--- Data records ---
★ ★ ★ ★

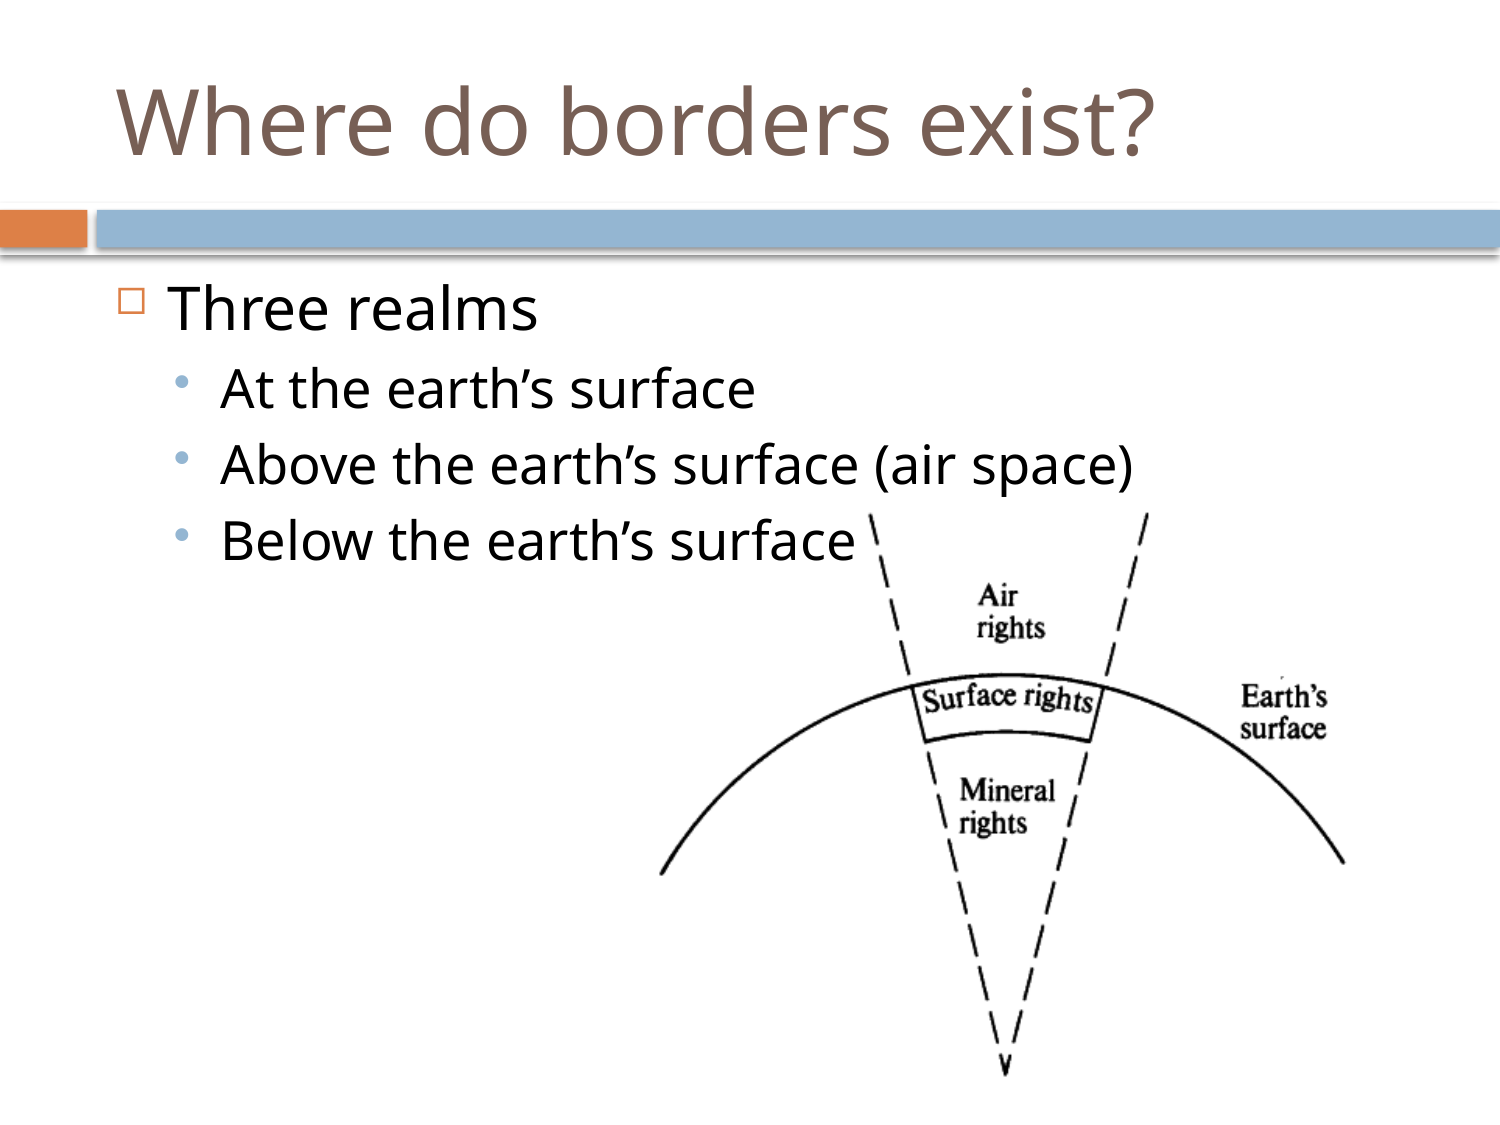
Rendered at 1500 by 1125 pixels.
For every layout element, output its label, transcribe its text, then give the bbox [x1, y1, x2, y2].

title Where do borders exist? [100, 37, 1439, 201]
picture [529, 499, 1460, 1125]
list Three realms At the earth’s surface Above the earth’s surface (air space) Below the earth’s surface [100, 262, 1439, 1001]
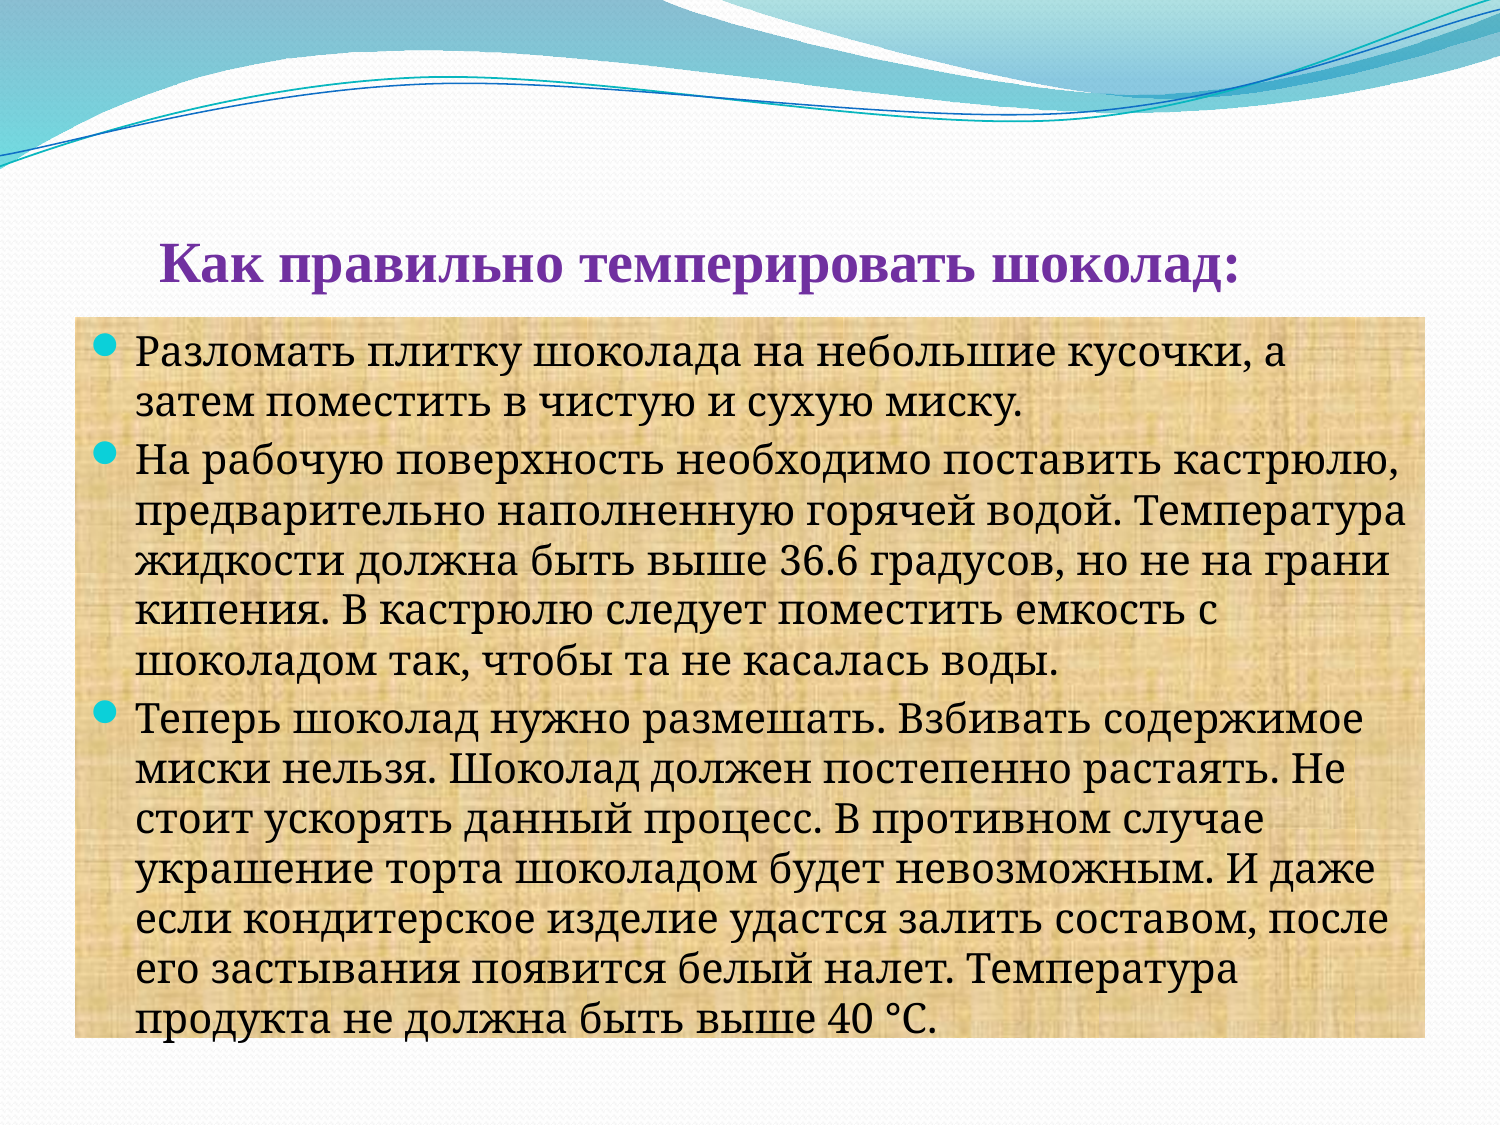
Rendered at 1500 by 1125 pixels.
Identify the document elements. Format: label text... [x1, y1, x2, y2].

title Как правильно темперировать шоколад: [135, 115, 1426, 304]
list Разломать плитку шоколада на небольшие кусочки, а затем поместить в чистую и сухую миску. На рабочую поверхность необходимо поставить кастрюлю, предварительно наполненную горячей водой. Температура жидкости должна быть выше 36.6 градусов, но не на грани кипения. В кастрюлю следует поместить емкость с шоколадом так, чтобы та не касалась воды. Теперь шоколад нужно размешать. Взбивать содержимое миски нельзя. Шоколад должен постепенно растаять. Не стоит ускорять данный процесс. В противном случае украшение торта шоколадом будет невозможным. И даже если кондитерское изделие удастся залить составом, после его застывания появится белый налет. Температура продукта не должна быть выше 40 °С. [74, 317, 1426, 1038]
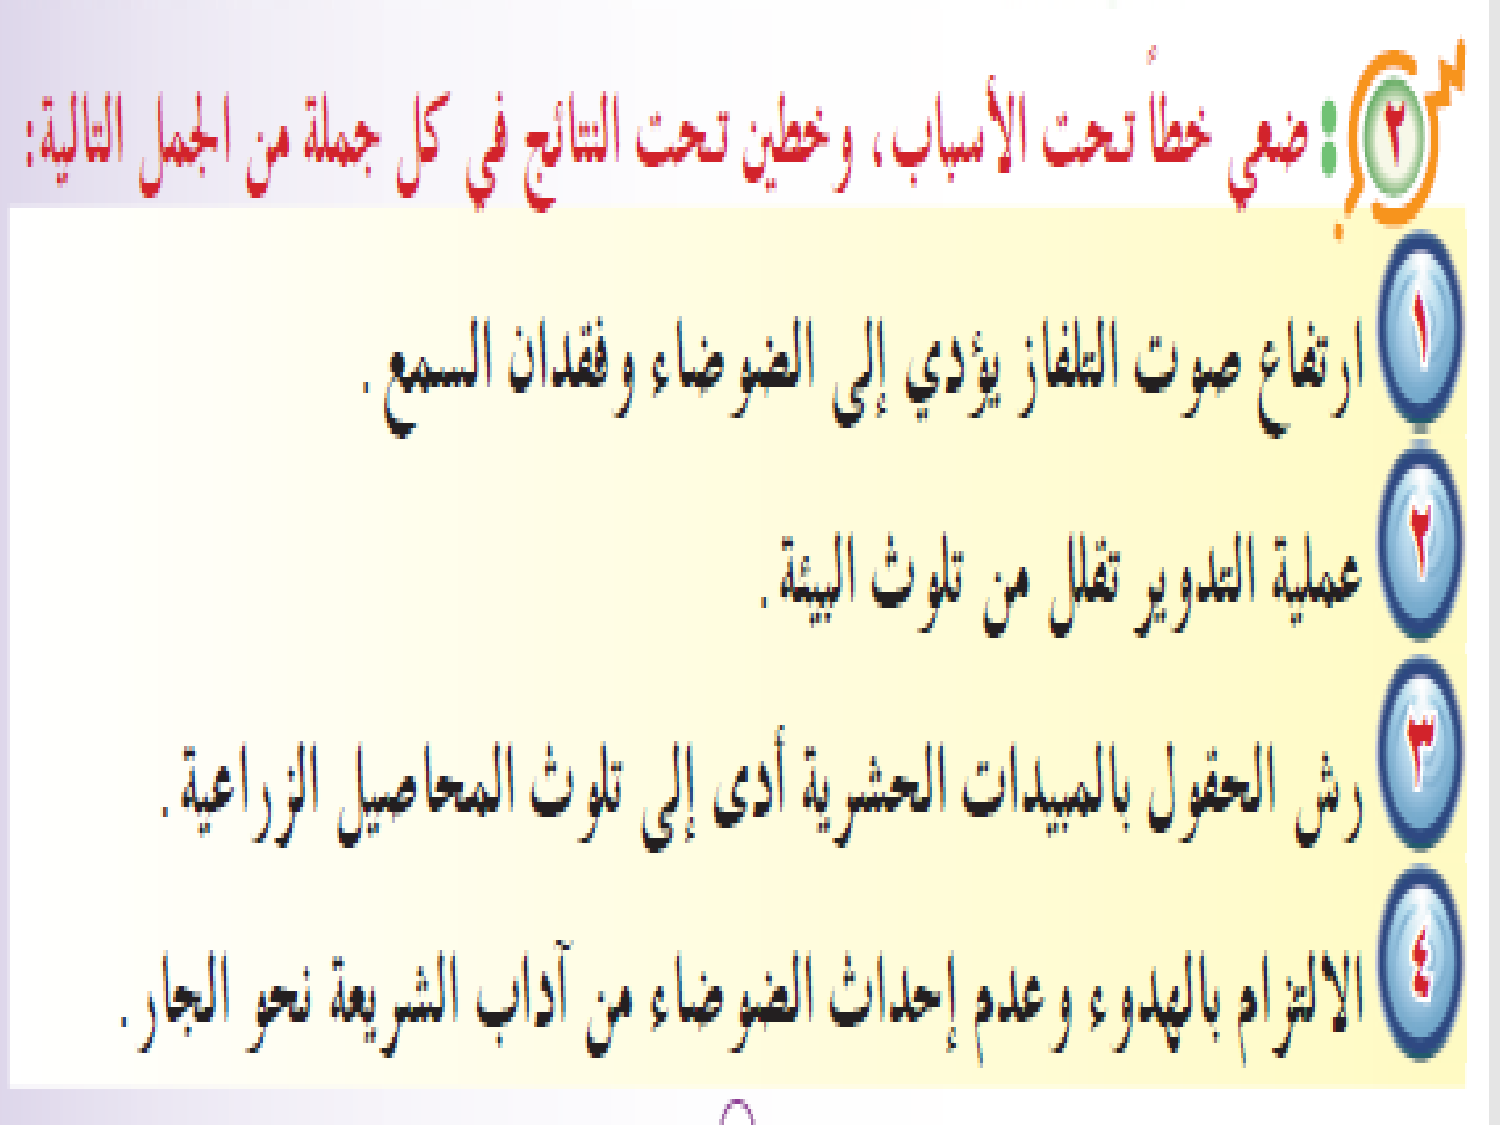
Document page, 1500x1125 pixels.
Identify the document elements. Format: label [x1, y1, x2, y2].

list [0, 0, 1489, 1125]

★ ★ ★ ★

--- Exercise details ---
Once the images are dropped, set down the remaining material word for word.

--- Result below ---
Rendered at 1500 by 1125 pixels.
For every layout element, output its label, transcribe its text, then give the bbox [x1, y1, x2, y2].

title Where do borders exist? [100, 37, 1439, 201]
picture [529, 499, 1460, 1125]
list Three realms At the earth’s surface Above the earth’s surface (air space) Below the earth’s surface [100, 262, 1439, 1001]
Rendered at 1500 by 1125 pixels.
Identify the document elements. Format: label text... [x1, y1, x2, y2].

title Как правильно темперировать шоколад: [135, 115, 1426, 304]
list Разломать плитку шоколада на небольшие кусочки, а затем поместить в чистую и сухую миску. На рабочую поверхность необходимо поставить кастрюлю, предварительно наполненную горячей водой. Температура жидкости должна быть выше 36.6 градусов, но не на грани кипения. В кастрюлю следует поместить емкость с шоколадом так, чтобы та не касалась воды. Теперь шоколад нужно размешать. Взбивать содержимое миски нельзя. Шоколад должен постепенно растаять. Не стоит ускорять данный процесс. В противном случае украшение торта шоколадом будет невозможным. И даже если кондитерское изделие удастся залить составом, после его застывания появится белый налет. Температура продукта не должна быть выше 40 °С. [74, 317, 1426, 1038]
Document page, 1500x1125 pixels.
Identify the document elements. Format: label [x1, y1, x2, y2].

list [0, 0, 1489, 1125]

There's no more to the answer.